Common Voice Scripted Speech 23.0 - Wakhi
Locale: wbl
Size: 305.60 MB
Task: ASR
Format: MP3
License: CC-0
Wakhi (Wuk̃hikwor) — Wakhi (wbl
)
This datasheet is for version 23.0 of the the Mozilla Common Voice Scripted Speech dataset
for Wakhi (wbl
). The dataset contains 16 hours of recorded
speech (13 hours validated) from 13 speakers.
Language
Wakhi or Wakhani is indigenously termed as K̃hikwor (contraction of Wuk̃hikwor). It's an old eastern Iranian or Iranic language within the Pamiri branch. Though, diasporas also live in Russia and Turkey as well as in the European, American an Australian continents, the Wakhi (or K̃hikwor) language is spoken indigenously in Pakistan, China, Afghanistan, Tajikistan and Kirghizistan.
Demographic information
The dataset includes the following distribution of age and gender.
Gender
Self-declared gender information, percentage refers to the number of clips annotated with this gender.
Gender | Pertentage |
---|---|
Undefined | 88.0% |
Male Masculine | 12.0% |
Age
Self-declared age information, percentage refers to the number of clips annotated with this age band.
Age Band | Percentage |
---|---|
Undefined | 21.0% |
Thirties | 1.0% |
Sixties | 12.0% |
Seventies | 66.0% |
Text corpus
The corpus has sentences of Hunza Wakhi and based on extensive anthropological and linguistic fieldwork in Pakistan, China, Afghanistan and Tajikistan.
Writing system
The script used is Roman Anglicized writing system, which is the approved script by Wakhi Tajik Cultural Association (WTCA), Pakistan, an Ishkoman Wakhi Welfare Organization (IWWO). Through this script, the literate Wakhi people easily and happily interact with each other across the borders on social media forums: it thus facilitates their creativities, thought expression in textual form and binds them together.
Symbol table
D̃d̃ Dh Ee Ẽẽ Ff Gg Gh g̃h Ii Jj J̃j̃ Kk Kh K̃h Ll Mm Nn Oo Pp Qq Rr Ss Sh S̃h Tt T̃t̃ Th Uu Ũũ Vv Ww Yy Zz Zh Z̃hZ̃z̃
Sample
There follows a randomly selected sample of five sentences from the corpus.
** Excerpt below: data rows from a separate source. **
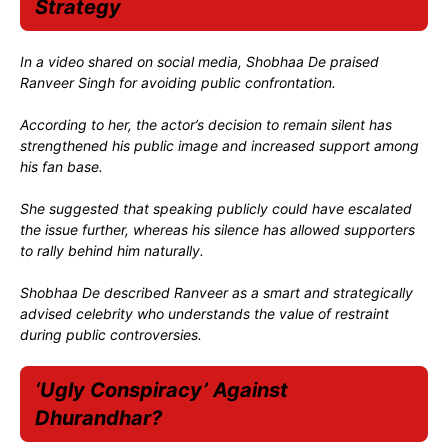
Strategy
In a video shared on social media, Shobhaa De praised
Ranveer Singh for avoiding public confrontation.
According to her, the actor’s decision to remain silent has
strengthened his public image and increased support among
his fan base.
She suggested that speaking publicly could have escalated
the issue further, whereas his silence has allowed supporters
to rally behind him naturally.
Shobhaa De described Ranveer as a smart and strategically
advised celebrity who understands the value of restraint
during public controversies.
‘Ugly Conspiracy’ Against
Dhurandhar?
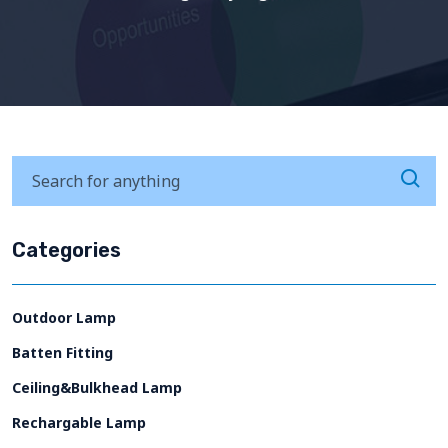
Categories
Outdoor Lamp
Batten Fitting
Ceiling&Bulkhead Lamp
Rechargable Lamp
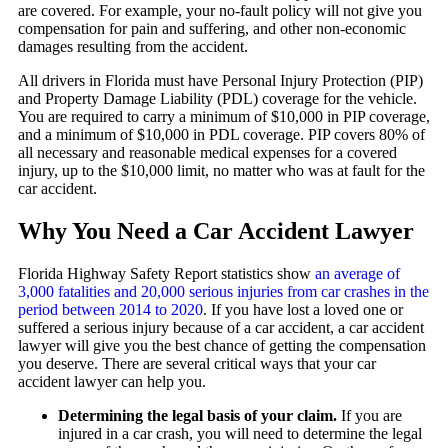
are covered. For example, your no-fault policy will not give you
compensation for pain and suffering, and other non-economic
damages resulting from the accident.
All drivers in Florida must have Personal Injury Protection (PIP)
and Property Damage Liability (PDL) coverage for the vehicle.
You are required to carry a minimum of $10,000 in PIP coverage,
and a minimum of $10,000 in PDL coverage. PIP covers 80% of
all necessary and reasonable medical expenses for a covered
injury, up to the $10,000 limit, no matter who was at fault for the
car accident.
Why You Need a Car Accident Lawyer
Florida Highway Safety Report statistics show
an average of
3,000 fatalities and 20,000 serious injuries from car crashes in the
period between 2014 to 2020
. If you have lost a loved one or
suffered a serious injury because of a car accident, a car accident
lawyer will give you the best chance of getting the compensation
you deserve. There are several critical ways that your car
accident lawyer can help you.
Determining the legal basis of your claim.
If you are
injured in a car crash, you will need to determine the legal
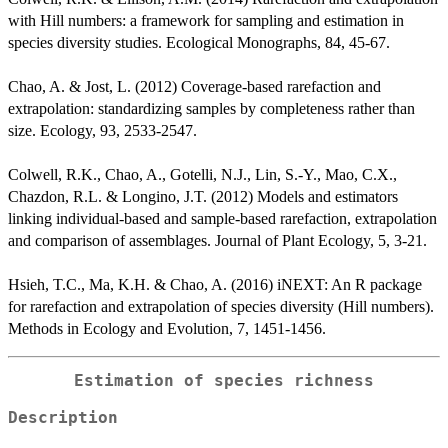
with Hill numbers: a framework for sampling and estimation in
species diversity studies. Ecological Monographs, 84, 45-67.
Chao, A. & Jost, L. (2012) Coverage-based rarefaction and
extrapolation: standardizing samples by completeness rather than
size. Ecology, 93, 2533-2547.
Colwell, R.K., Chao, A., Gotelli, N.J., Lin, S.-Y., Mao, C.X.,
Chazdon, R.L. & Longino, J.T. (2012) Models and estimators
linking individual-based and sample-based rarefaction, extrapolation
and comparison of assemblages. Journal of Plant Ecology, 5, 3-21.
Hsieh, T.C., Ma, K.H. & Chao, A. (2016) iNEXT: An R package
for rarefaction and extrapolation of species diversity (Hill numbers).
Methods in Ecology and Evolution, 7, 1451-1456.
Estimation of species richness
Description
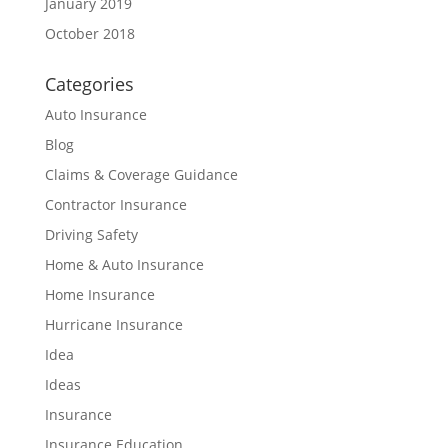
January 2019
October 2018
Categories
Auto Insurance
Blog
Claims & Coverage Guidance
Contractor Insurance
Driving Safety
Home & Auto Insurance
Home Insurance
Hurricane Insurance
Idea
Ideas
Insurance
Insurance Education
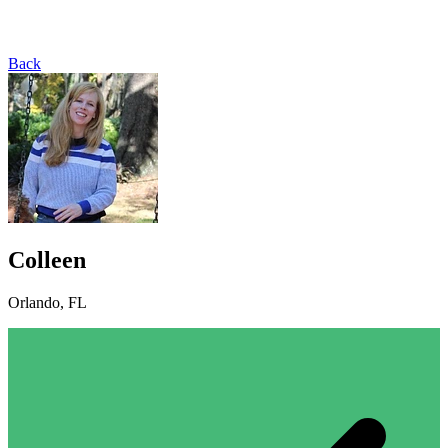
Back
Colleen
Orlando, FL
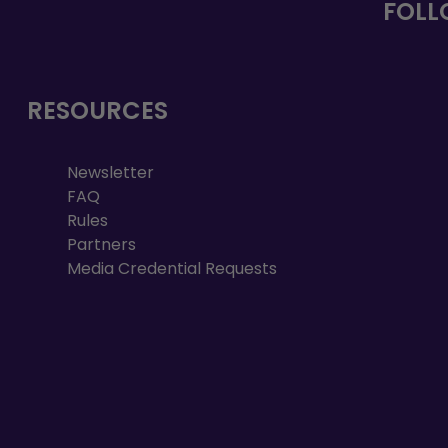
FOLL
RESOURCES
Newsletter
FAQ
Rules
Partners
Media Credential Requests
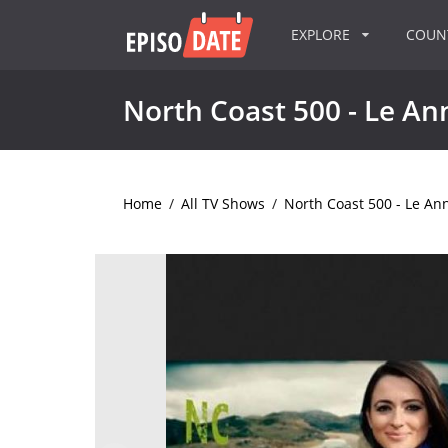
EXPLORE
COU
North Coast 500 - Le A
Home
/
All TV Shows
/
North Coast 500 - Le A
Kum insone ki cẽ haq en k̃hat e disht, yowe k̃hũ Khũdhoy disht.
Yemi ya inson ki yowes̃h aql-e bũnyodher bafig̃h et shakig̃hev yewerd.
Agar ki aql-e ya jũz cam en nik̃hinden, insoni cẽ kũ haywon’v en be lup darinda.
Woz sakes̃h dem k̃hũ jahon insonev winen ki dẽ aql en qiti, cerenges̃h darinda wocen.
Parwardigore haya dẽstan inson-e rũwes̃h e jũr k̃hak dẽstan, bihisht et dũz̃akh-e tasawũr ratk.
Automatic random samples
Ya’ni ayem tosh Khon tat cẽ tarat-e k̃hat en aya bu asp-e kũleki yan woz steti Gũl-e Qũrbon tat’rek.
Cẽ ilmẽn beshkhayi hũnar nast.
Cerg mazhẽ yavẽr wẽchel k̃hetuwa?
Yowe ya yupki det dez̃hd wozomdi dem chaleksar yow pũrũti kert Podshohbachaher.
Chi chiz jondori tra?
Sources
Texts (sentences) made out of my own brain (creation) during the assignment period.
Texts out of selected Wakhi poetries.
New Wakhi transcriptions (texts) of the interviews out of my extensive fieldwork in Pakistan, china, Afghanistan and Tajikistan
Wakhi publications from formal website: www.fazalamin.com
Text domains
General
Community links
Datasheet authors
Mazdak Beg
Ahmad Jami Sakhi
Mr. Amanullah
Fazal Amin Beg
Funding
Mozilla Foundation
Licence
This dataset is released under the Creative Commons Zero (CC-0) licence. By downloading this data you agree to not determine the identity of speakers in the dataset.